# Wading satchel?



## STXbowhunt (May 28, 2011)

Does anyone make these anymore? I can't find them anywhere.


Sent from my iPhone using Tapatalk


----------



## BFI (Jan 11, 2006)

You might check Fishing Tackle Unlimited . If they still have them the over the shoulders "saddle bag" type Is my personal favorite. Soft plastics in one box and plugs in the other.


----------



## larryamyers (Dec 20, 2009)

BFI said:


> You might check Fishing Tackle Unlimited . If they still have them the over the shoulders "saddle bag" type Is my personal favorite. Soft plastics in one box and plugs in the other.
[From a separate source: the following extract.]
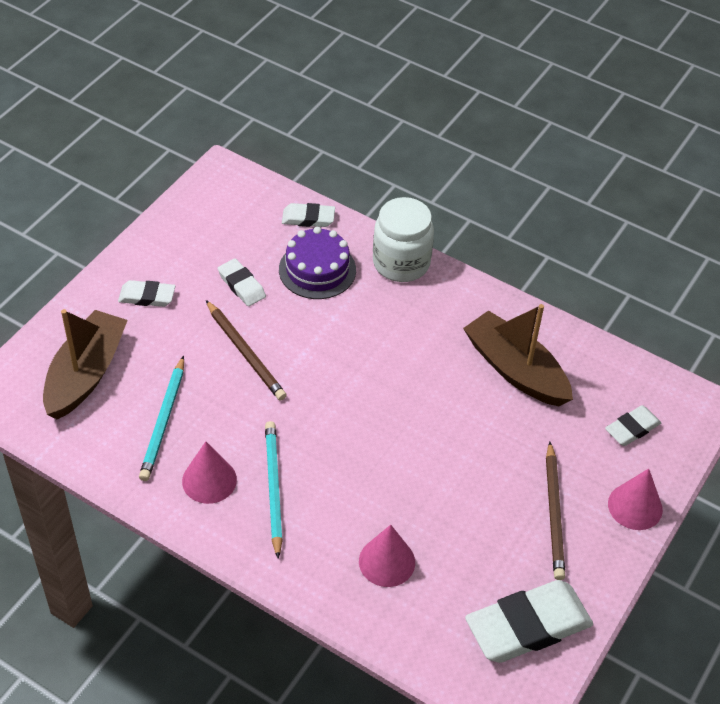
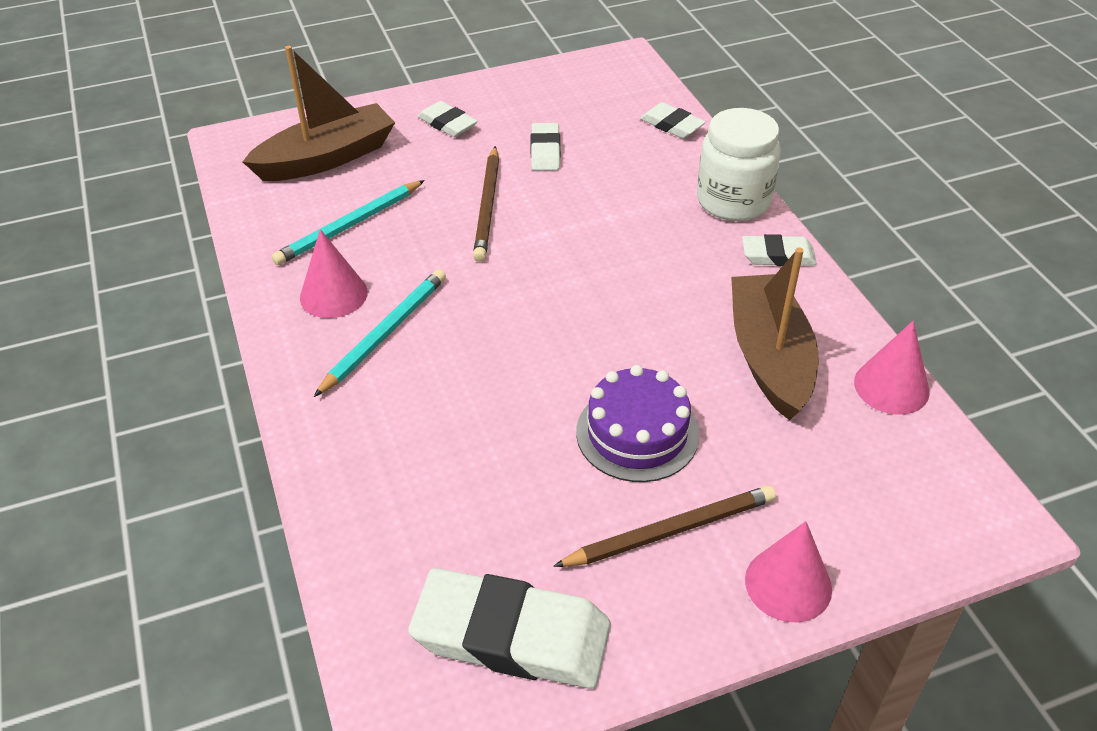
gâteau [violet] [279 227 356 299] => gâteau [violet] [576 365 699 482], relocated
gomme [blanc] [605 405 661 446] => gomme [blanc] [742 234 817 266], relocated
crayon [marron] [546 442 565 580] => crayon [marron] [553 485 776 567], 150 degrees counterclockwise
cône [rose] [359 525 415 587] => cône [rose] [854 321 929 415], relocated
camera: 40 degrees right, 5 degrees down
 Orvis, I use my all the time. Holds up well too!


----------



## Woods&Water (May 23, 2012)

Small one but TFF has one at Academy


----------



## MightyBiscuits (Nov 19, 2008)

Foreverlast has one on their website. Just ordered one Tuesday. http://www.foreverlastonline.com/Chads-Tackle-Tote_p_128.html

Sent from my SM-N910V using Tapatalk


----------



## Mojo281 (Sep 7, 2006)

Academy Magellan has a bada$$ one...


----------



## SolarScreenGuy (Aug 15, 2005)

Over the shoulders, 1 bag in front, 1 bag behind is the way to go. You can wade deeper without getting everything soaked in saltwater. I have an ancient one bought from Hunt & Fish. Come to think of it, pretty much all my gear is ancient. Ha!

www.solarscreenguys.com


----------



## flatsfishinfreddy (Jun 28, 2011)

Mojo281 said:


> Academy Magellan has a bada$$ one...


X2. I like mine.


----------



## Buc McMaster (Jan 27, 2016)

Check out the Orvis Safe Passage Chip Pack. Sits high on your chest, small enough to be out of the way but big enough to tote plenty of rigging. Two drop-open compartments, gusseted to lay open and not dump the goodies in the drink. Built for fly fishing but it's a solid inshore wading pack.


----------



## shoalnuff (Dec 18, 2013)

STXbowhunt said:


> Does anyone make these anymore? I can't find them anywhere.
> 
> Sent from my iPhone using Tapatalk


Check this guy's FB Page. His name is Lee Roberts and is a local guy that exclusively wade fishes. I have one of these bags and love it !
These bags are very well made with a strong magnet closer that stay's put. It also has loops to hook you Boga and stringer as well as a pliers pocket made on to the strap with a Velcro strap to keep them in place!
https://www.facebook.com/HTT-Outfitters-413777148769914/?fref=ts

Hope this helps and tight lines!


----------



## the key man (Feb 20, 2010)

If you wadefish the surf don't swim to the 3rd bar you will lose everything on your back without noticing it till its to late


----------



## CroakerChoker (Jan 24, 2013)

X3 for the Magellan on at Academy


----------



## jesco (Jun 23, 2013)

CroakerChoker said:


> X3 for the Magellan on at Academy


 X4
I keep 2 loaded and ready to go. One for the surf, and one for wading the bay. A little different ammo in each, but mostly the same stuff.


----------



## Fishsurfer (Dec 14, 2014)

I like to keep my lures out of the water so a chest pack, over the shoulder or tote is the way to go. I have a Norris chest pack that has a small pack in the front and a small pack in the back and it straps to your upper body to keep it in place. I bought it at a fishing show over 15 years ago and it has held up very well. It has some small rings on it to attach your stringer, net, etc. It uses ykk zippers that have not failed so I would highly recommend that if the pack has zippers they should be ykk. There are a lot of new types of over the shoulder bags (single strap back packs) out there that look pretty promising and the fly fishing type chest packs also will work. There are many choices.


----------